Rabbi's Message

 

RABBI’S MESSAGE:

       

The Booth that Symbolizes Modern Life

 

Even after so many years as a Rabbi, I still feel a tremendous sense of awe when I lead the congregation in Jewish ceremonies. This is because many of them have been done uninterruptedly for more than 3,000 years, originating in Biblical times.
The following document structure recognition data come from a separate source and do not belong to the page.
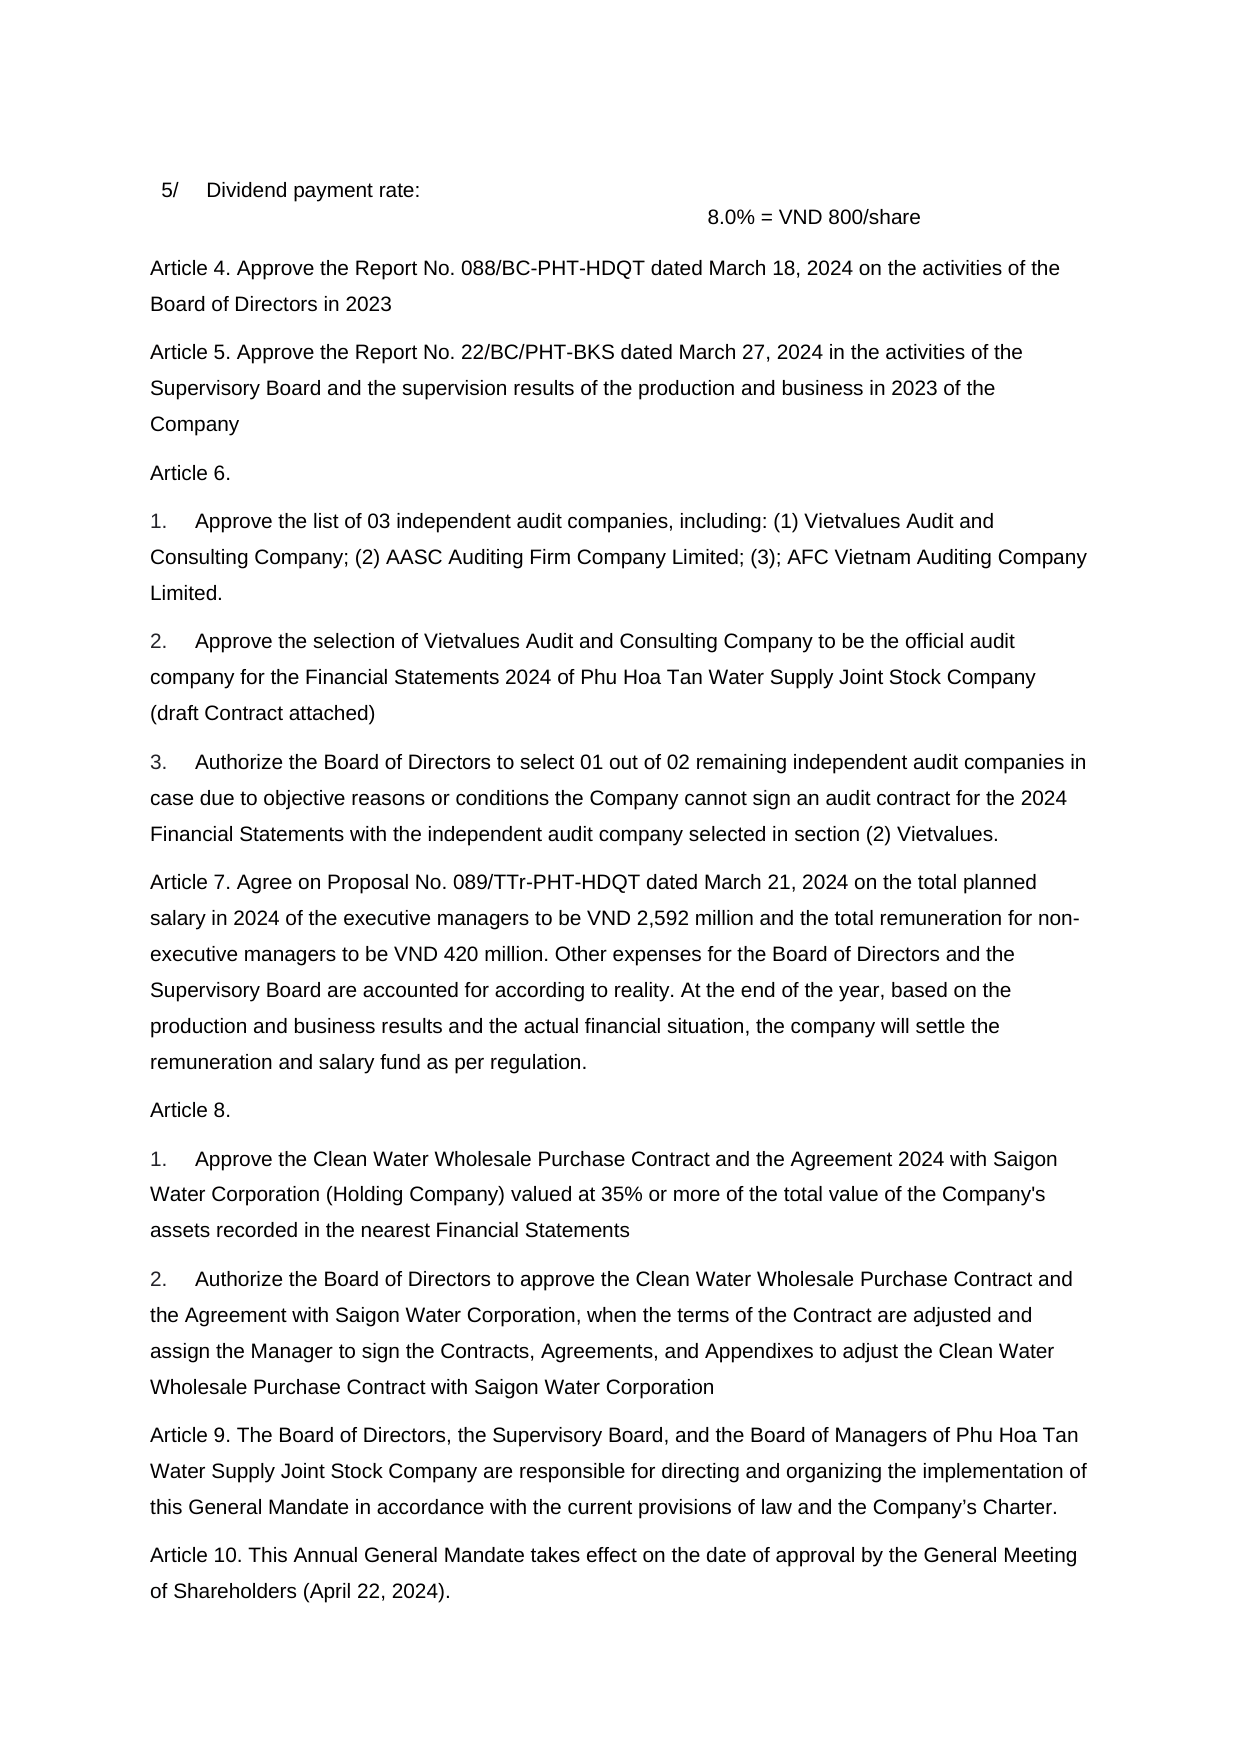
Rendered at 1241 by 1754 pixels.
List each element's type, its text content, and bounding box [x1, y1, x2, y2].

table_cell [696, 150, 1090, 256]
list Authorize the Board of Directors to approve the Clean Water Wholesale Purchase Contract and the Agreement with Saigon Water Corporation, when the terms of the Contract are adjusted and assign the Manager to sign the Contracts, Agreements, and Appendixes to adjust the Clean Water Wholesale Purchase Contract with Saigon Water Corporation [150, 1267, 1090, 1398]
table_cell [150, 150, 696, 256]
text ‎‎Article 6. [150, 460, 1090, 484]
text ‎‎Article 10. This Annual General Mandate takes effect on the date of approval by the General Meeting of Shareholders (April 22, 2024). [150, 1543, 1090, 1603]
text ‎‎Article 4. Approve the Report No. 088/BC-PHT-HDQT dated March 18, 2024 on the activities of the Board of Directors in 2023 [150, 256, 1090, 316]
list Approve the selection of Vietvalues Audit and Consulting Company to be the official audit company for the Financial Statements 2024 of Phu Hoa Tan Water Supply Joint Stock Company (draft Contract attached) [150, 629, 1090, 725]
list Authorize the Board of Directors to select 01 out of 02 remaining independent audit companies in case due to objective reasons or conditions the Company cannot sign an audit contract for the 2024 Financial Statements with the independent audit company selected in section (2) Vietvalues. [150, 749, 1090, 845]
text ‎‎Article 5. Approve the Report No. 22/BC/PHT-BKS dated March 27, 2024 in the activities of the Supervisory Board and the supervision results of the production and business in 2023 of the Company [150, 340, 1090, 436]
text ‎‎Article 9. The Board of Directors, the Supervisory Board, and the Board of Managers of Phu Hoa Tan Water Supply Joint Stock Company are responsible for directing and organizing the implementation of this General Mandate in accordance with the current provisions of law and the Company’s Charter. [150, 1423, 1090, 1519]
text ‎‎Article 8. [150, 1098, 1090, 1122]
list Approve the Clean Water Wholesale Purchase Contract and the Agreement 2024 with Saigon Water Corporation (Holding Company) valued at 35% or more of the total value of the Company's assets recorded in the nearest Financial Statements [150, 1146, 1090, 1242]
text ‎‎Article 7. Agree on Proposal No. 089/TTr-PHT-HDQT dated March 21, 2024 on the total planned salary in 2024 of the executive managers to be VND 2,592 million and the total remuneration for non-executive managers to be VND 420 million. Other expenses for the Board of Directors and the Supervisory Board are accounted for according to reality. At the end of the year, based on the production and business results and the actual financial situation, the company will settle the remuneration and salary fund as per regulation. [150, 870, 1090, 1073]
list Approve the list of 03 independent audit companies, including: (1) Vietvalues Audit and Consulting Company; (2) AASC Auditing Firm Company Limited; (3); AFC Vietnam Auditing Company Limited. [150, 509, 1090, 605]
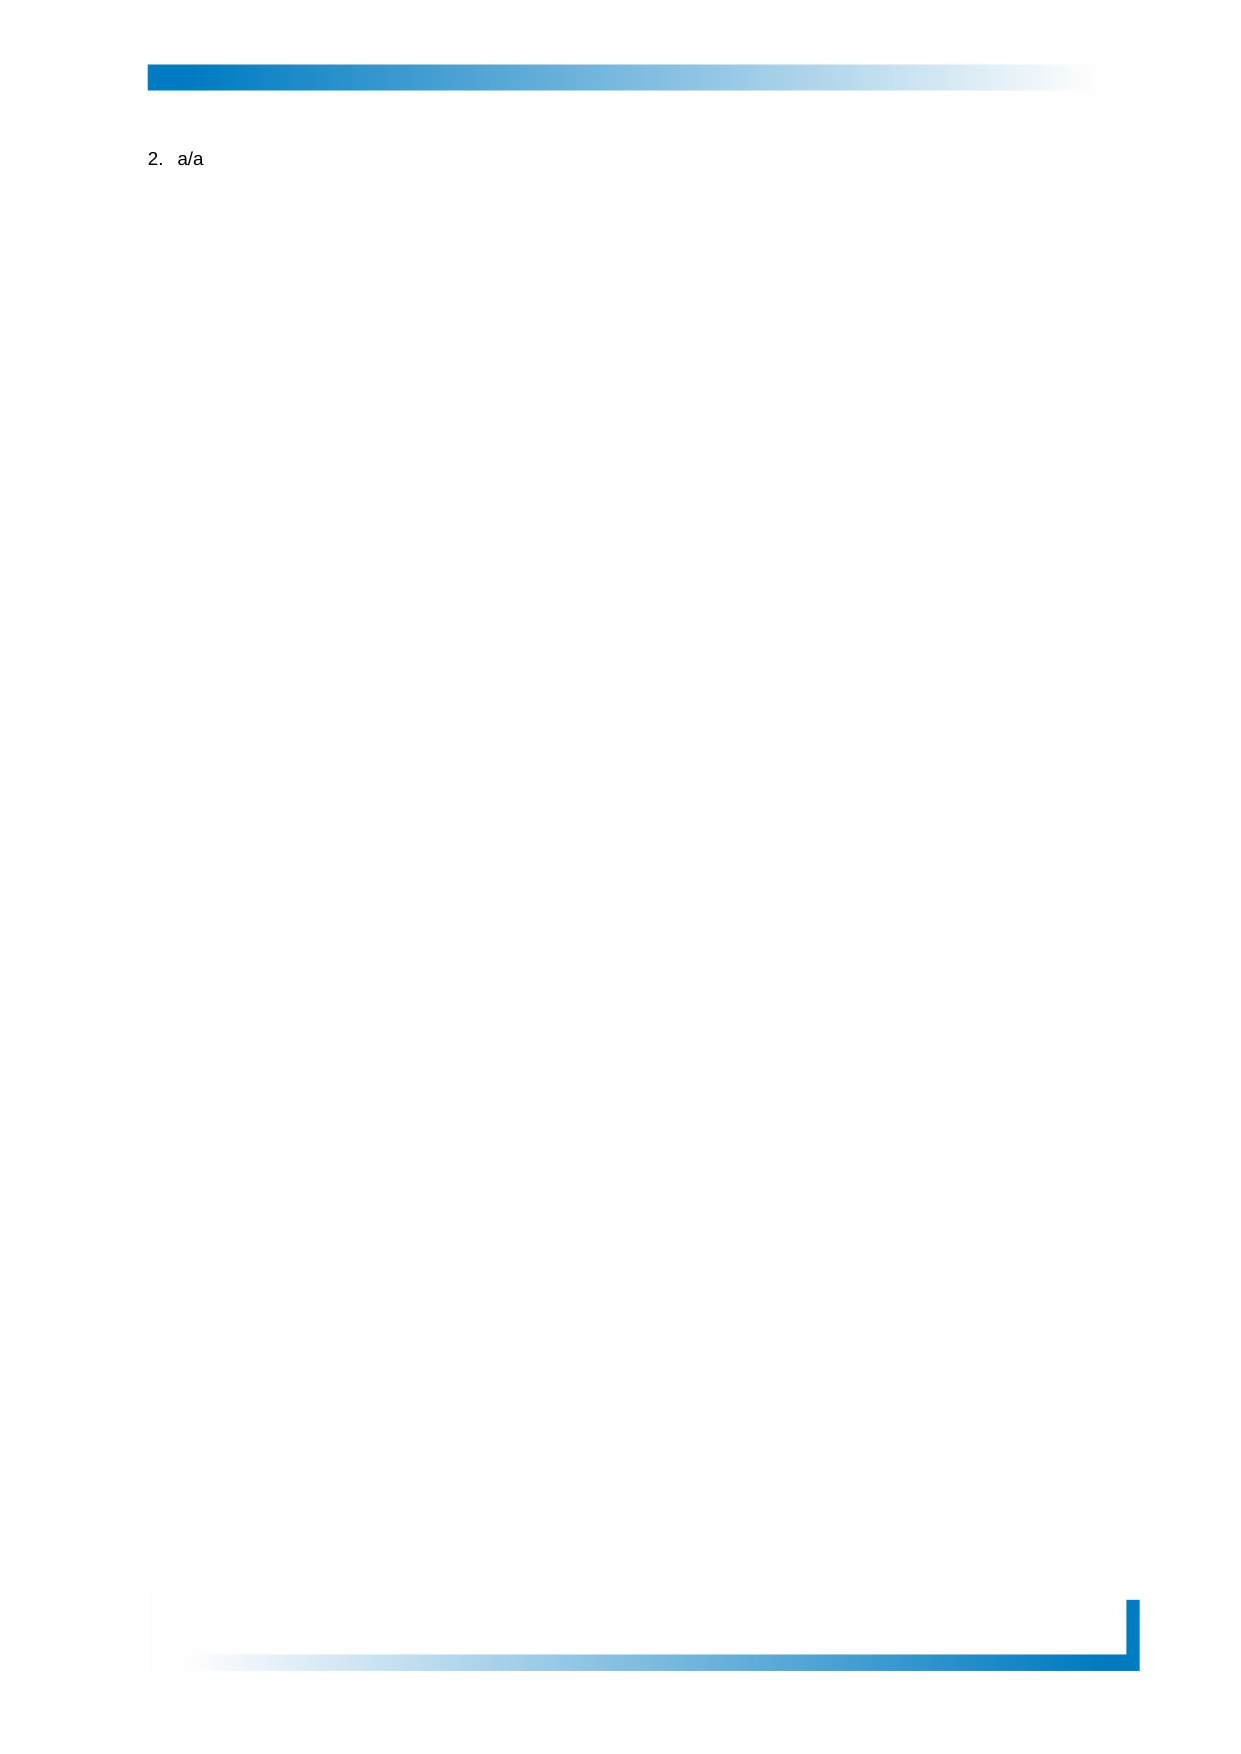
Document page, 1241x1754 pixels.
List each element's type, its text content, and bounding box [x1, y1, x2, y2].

picture [147, 59, 1134, 99]
list a/a [148, 148, 1122, 169]
picture [147, 1592, 1145, 1674]
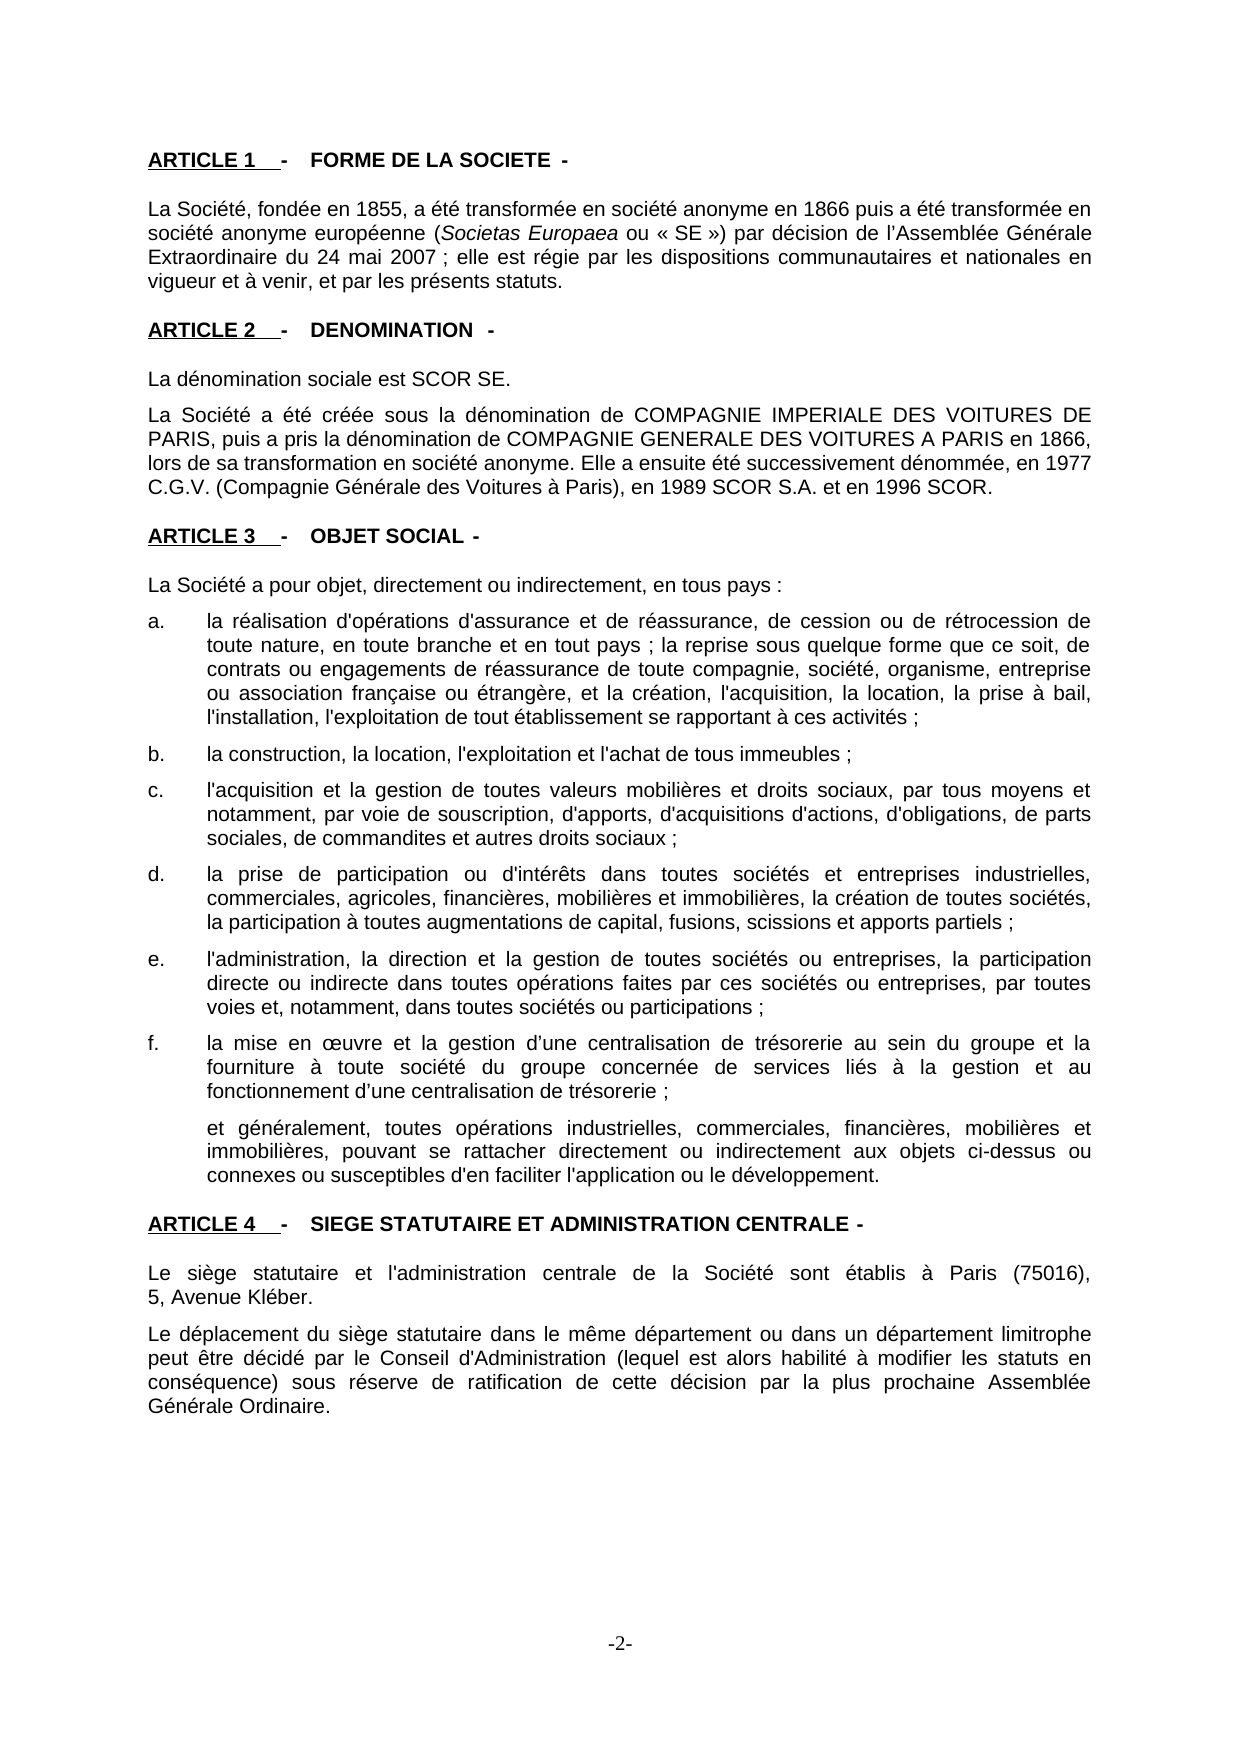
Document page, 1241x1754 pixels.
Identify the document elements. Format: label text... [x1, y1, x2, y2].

A colorful example of this is occurring now at the synagogue. In Leviticus, as the Jewish People are commanded, for all time, to keep the Fall Festival of Booths, the following ordinance is laid out: "You shall dwell in booths for seven days ... that your generations may know that I made the Israelites to dwell in booths (in the wilderness) when I brought them out of the land of Egypt." (Leviticus 23:42-43). Following this admonition, each year we complete our Sukkah  which  reminds us of our ancestors’ desert dwellings. Prayers of thanksgiving are said in it and meals may be eaten therein. Indeed, during this festival week.

According to our sages, the Sukkah - with its certain dual nature - actually imparts much about life itself. On one hand, it has a temporary quality; it has to be taken apart and put together each year, or it is not a valid Sukkah according to Jewish Law. In the same way, so much of our lives is transitory - styles of clothing, music, fads, colloquial expressions, types of social gatherings. This is what, some years ago, the writer Alvin Toffler called "Future Shock," the "temporariness" in daily life.

Conversely, within the frail walls of the Sukkah there is permanence. Time-honored traditions are carried out within its walls. It's there that we voice Psalms of praise to God. We study Torah. This reminds us what holds our lives together, amid the fleetingness of so much around us.

Another writer, Louis J. Rabinowitz, speaks of "personal stability zones" - relationships we need with ongoing stable things. More than anything, it is our religiosity - our prayers and our Scriptural direction - which provides this. I recently read of a man who had to flee his home during the devastating fires in the Los Angeles area. He said, leaving almost everything behind, he took his faith with him. That was his mooring. 

May the underlying permanence of the frail Sukkah - the rock of faith - truly be ours.